For ARM devices this release, we have added support for the PINEBOOK as well as the Gateworks Ventana machines.

The RaspberryPi kernel has been bumped to version 4.19.66, which includes support for all of the RAM on 64-bit versions of the RaspberryPi 4. The RaspberryPi Zero W has seen improvements as well.

Bluetooth firmware that was accidentally dropped has been added back in, and the rc.local file has been fixed to properly stop dmesg spam from showing up on the first console.

All of the RaspberryPi images have had their /boot partition increased, which is required due to the size of the new kernel packages.

The ODROID-C2 has been bumped to the 3.16.72 for its kernel.

All images now run dpkg-reconfigure xfonts-base on their first boot - this will cause a bit of a slow down for the first boot, but the result is that if you use VNC to any of them, they will no longer show a blank screen.

On the WSL front, we have added WSL ARM64 support, which you can find in the Windows store today.

Official Kali Linux LXD Container Image Released

LXD is a next generation system container manager. It offers a user experience similar to virtual machines but using Linux containers instead.

It is image based with pre-made images available for a wide number of Linux distributions and we are excited to announce that Kali Linux is now one of them. We are working on the documentation but would like to share the excellent article from Simos Xenitellis in which he details how to install and run Kismet in a LXD Kali container.

Setup Notes

A couple of notes when installing Kali. If you choose to install Kali in a VM (rather than downloading our pre-made image), during the setup process, it should now detect if its running in VMware or VirtualBox and install the necessary packages to give you the best experience possible. However, if you have upgraded Kali rather than doing a fresh install, and never got around to installing these packages, the process has been automated by just running kali-setup. This program will have more functionally at a later date.

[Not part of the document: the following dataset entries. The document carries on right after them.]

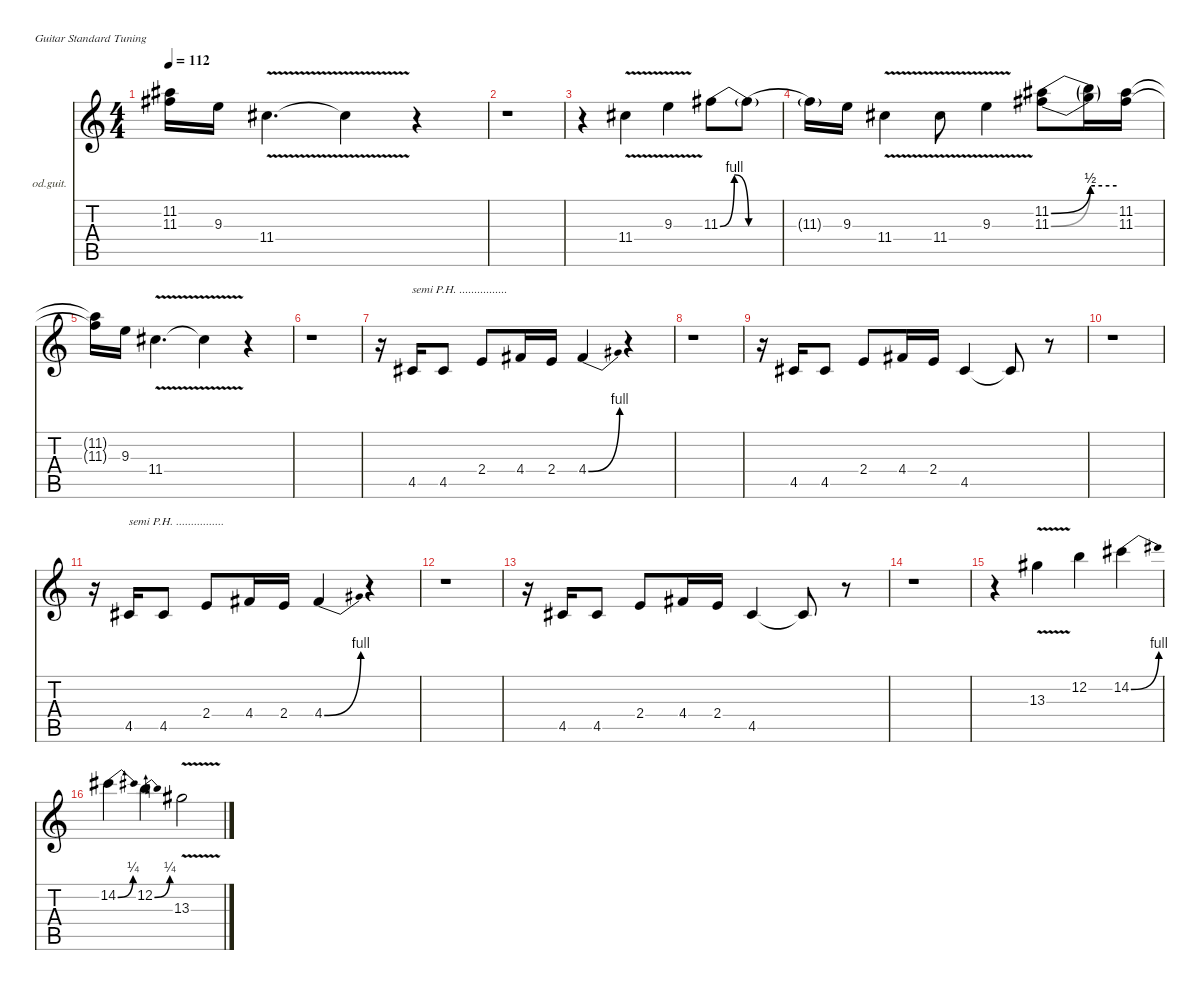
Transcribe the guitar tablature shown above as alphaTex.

\defaultSystemsLayout 4
\hideDynamics
\bracketExtendMode nobrackets
\firstSystemTrackNameOrientation horizontal
\otherSystemsTrackNameOrientation horizontal
\track ("Gtr. 3" "od.guit.") {instrument overdrivenguitar}
\staff {score tabs}
\tuning (E4 B3 G3 D3 A2 E2)
\ts (4 4)
\tempo 112
\clef g2
\ks c
(11.2{t acc #} 11.3{t acc #}).16{dy f} 9.3.16 11.4{v acc #}.4{d} 11.4{v t acc #}.4 r.4 |
r.1 |
r.4 11.4{v acc #}.4 9.3{v}.4 11.3{be (bendrelease 0 0 30 4 30 4 60 0) acc #}.8 11.3{be (hold 0 0 60 0) t acc #}.8 |
11.3{be (hold 0 0 60 0) t acc #}.16 9.3.16 11.4{v acc #}.4 11.4{v acc #}.8 9.3{v}.4 (11.2{be (bend 0 0 60 2) acc #} 11.3{be (bend 0 0 60 2) acc #}).8 (11.2{be (hold 0 2 60 2) t} 11.3{be (hold 0 2 60 2) t}).16 (11.2{acc #} 11.3{acc #}).16 |
(11.2{t acc #} 11.3{t acc #}).16 9.3.16 11.4{v acc #}.4{d} 11.4{v t acc #}.4 r.4 |
r.1 |
r.16 4.5{acc #}.16{txt "semi P.H. ................"} 4.5{acc #}.8 2.4.8 4.4{acc #}.16 2.4.16 4.4{be (bend 0 0 30 4) acc #}.4 r.4 |
r.1 |
r.16 4.5{acc #}.16 4.5{acc #}.8 2.4.8 4.4{acc #}.16 2.4.16 4.5{acc #}.4 4.5{t acc #}.8 r.8 |
r.1 |
r.16 4.5{acc #}.16{txt "semi P.H. ................"} 4.5{acc #}.8 2.4.8 4.4{acc #}.16 2.4.16 4.4{be (bend 0 0 30 4) acc #}.4 r.4 |
r.1 |
r.16 4.5{acc #}.16 4.5{acc #}.8 2.4.8 4.4{acc #}.16 2.4.16 4.5{acc #}.4 4.5{t acc #}.8 r.8 |
r.1 |
r.4 13.3{v acc #}.4 12.2.4 14.2{be (bend 0 0 30 4) acc #}.4 |
14.2{be (bend 0 0 30 1) acc #}.4 12.2{be (bend 0 0 30 1)}.4 13.3{v acc #}.2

If you use Kali in a VirtualBox, please ensure you allocate 32 MB or more video memory to the VM, otherwise you may now run into some “interesting” issues where the screen is frozen after login through the graphical greeter, as if the computer had crashed, except that it’s working (you could confirm it by switching to another virtual terminal). If you are affected by this problem, you might see the following message from the kernel: [drm] Error -12 pinnning new fb, out of video mem?.

If you are using Kali Linux via Vagrant, the path has now changed. It can now be found here: kalilinux/rolling.

Download Kali Linux 2019.3

If you would like to check out the latest Kali release, you can find the download links for ISOs and Torrents on the Kali Downloads page along with links to the OffSec virtual machine and ARM images, which have also been updated to 2019.3. If you already have a Kali installation you’re happy with, you can easily upgrade in place as follows:

root@kali:~# apt update && apt -y full-upgrade

Ensuring your Installation is Updated

To double check your version, first make sure your Kali package repositories are correct:

root@kali:~# cat <<EOF>/etc/apt/sources.list
deb http://http.kali.org/kali kali-rolling main contrib non-free
EOF
root@kali:~#
root@kali:~# apt update

Afterwards run apt -y full-upgrade, you may require a reboot (if the kernel got upgraded):

root@kali:~# apt -y full-upgrade
...
root@kali:~#
root@kali:~# [ -f /var/run/reboot-required ] && reboot -f
root@kali:~#

You should now be on Kali Linux 2019.3. We can do a quick check by doing:

root@kali:~# grep VERSION /etc/os-release
VERSION="2019.3"
VERSION_ID="2019.3"
VERSION_CODENAME="kali-rolling"
root@kali:~#
root@kali:~# uname -v
#1 SMP Debian 5.2.9-2kali1 (2019-08-22)
root@kali:~#
root@kali:~# uname -r
5.2.0-kali2-amd64
root@kali:~#

NOTE: The output of uname -r may be different depending on architecture.

As always, should you come across any bugs in Kali, please submit a report on our bug tracker. We’ll never be able to fix what we don’t know about.